私はお話の中で、法要で親鸞聖人の「正信偈」をお勤めしていて欠伸が出たというお話をした。厳粛な法要なのだから本当は欠伸などもってのほかのことだ。だが人間は慣れてくると緊張感も減退し、必ず欠伸が出る。「人間の眼」であれば、これは受け入れられない不謹慎な行為だ。だから、もし欠伸が出たとしても、そんなことは公言すべきではない。黙っておけば周りのひとには気付かれないのだから。ところが阿弥陀さんから見つめられたら、その不謹慎な行為を包み隠すことができなくなった。欠伸が出るという行為も大切な「荘厳」ではないかとひっくり返されたのだ。私は「一切衆生の典型」だから、「一切衆生」が欠伸の出る必然性に入れば、欠伸が自然にあらわれる。これを「私一人だけの特殊な体験」として秘匿することができない。「一切衆生」に普遍的に起こる現象が、「特殊な私一人」の上に起こって下さったという奇蹟だ。この奇蹟を公表しないわけにはいかなかった。また公表せよと迫ってくるのも阿弥陀さんだ。これも阿弥陀さんが「そうせよ」と迫ってくる回向だから仕方がない。私個人の上に展開しているすべてのことは、普遍的な法性の法則だった。ほんの些細なこころの動きや感情の動きも、丸ごと法性の展開だ。だから法の道理を個人に秘匿するような罪を犯してはならないと阿弥陀さんは迫ってくる。欠伸は個人が秘匿してはならない徹底した法性の発露だ。阿弥陀さんから見れば、「個人」とか「私人」という差別はないのだ。あらゆることがすべて阿弥陀さんの法性の展開だ。それを仏教では「無我」と述べただけだ。まあこれを私は「赤裸々性」とも呼んでいる。露悪趣味と勘違いされることもあるが、どこが違うかと言えば「赤裸々性」は、必ず「恥ずかしながら」という前置きがついているところだ。親鸞も「恥ずべし、傷むべし」(『教行信証』信巻)と言っている。これがなくなったら露悪趣味だ。
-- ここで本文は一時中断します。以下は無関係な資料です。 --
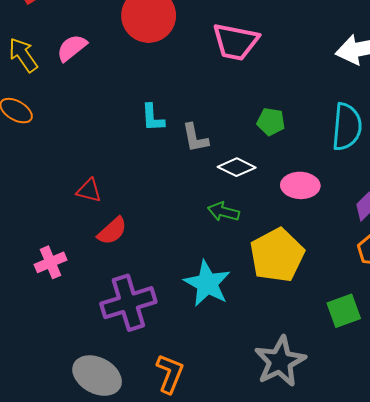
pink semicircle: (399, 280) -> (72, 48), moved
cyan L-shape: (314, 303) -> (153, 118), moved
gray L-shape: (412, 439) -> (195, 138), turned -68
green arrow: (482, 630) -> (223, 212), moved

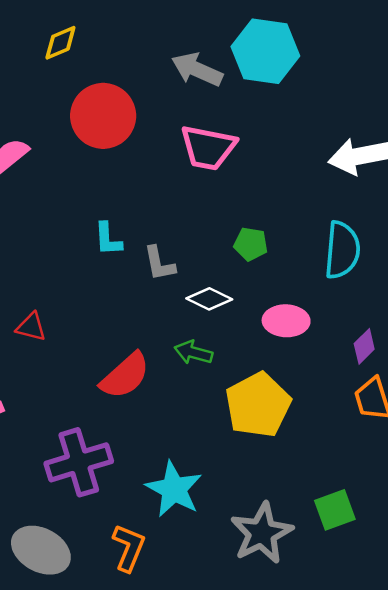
red semicircle: (112, 231) -> (125, 376), moved, size x1.4
cyan star: (207, 284) -> (174, 489), moved
green square: (344, 311) -> (335, 510), moved

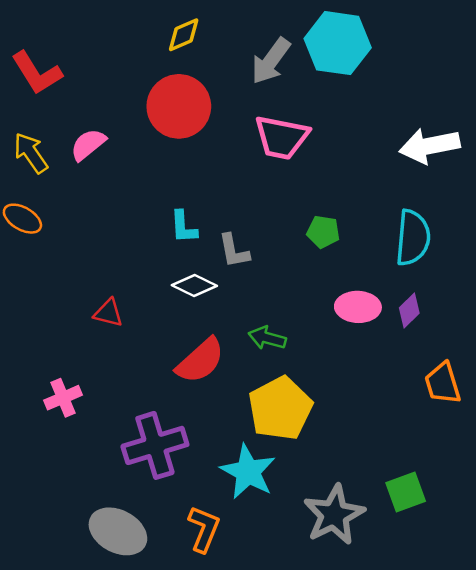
yellow diamond: (60, 43) -> (184, 35), moved
gray arrow: (197, 70) -> (271, 61), turned -78
white diamond: (209, 299) -> (194, 285), moved
purple diamond: (364, 346) -> (409, 311), moved
yellow pentagon: (258, 405) -> (280, 408), moved

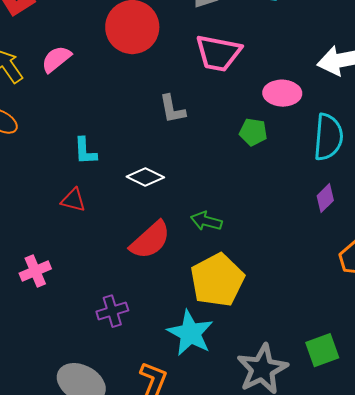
cyan L-shape: (184, 227) -> (85, 151), moved
gray L-shape: (234, 251) -> (172, 109), moved
pink ellipse: (358, 307) -> (282, 93), moved
purple cross: (155, 445) -> (112, 311), size x0.6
それはともかく真宗寺院は、「この世」のあらゆることに「?」と疑問を懐かせるものだ。だから「この世」からは嫌われる。「この世」は結論や結果を欲しがる世界だから。私が暮らしている寺も、果たして〈ほんとう〉の仕事は何なのかよく分からない。世間的には、法事や葬儀や聞法会をする場所だと結論づけられている。しかし、〈ほんとう〉のところはそればかりではない。人間が結論づけようとする指の間から存在意義は漏れてしまう。だから、相変わらず「分からない」のだ。でもこの「分からない」というところが醍醐味なのだ。「分からない」ということは〈零度〉でいることが出来る場所だから。だから何をしていても、その足下に「分からない」法性が広がっていて、それに接していられる。それで「これが寺の存在意義だ」と結論を固く握らなくて済む。何をしていても、それが法性に適っているかどうか「分からない」からこそ自由に行為できるのだ。「阿弥陀」は「分からない」という意味だから。これを本尊としていることが宝なのだ。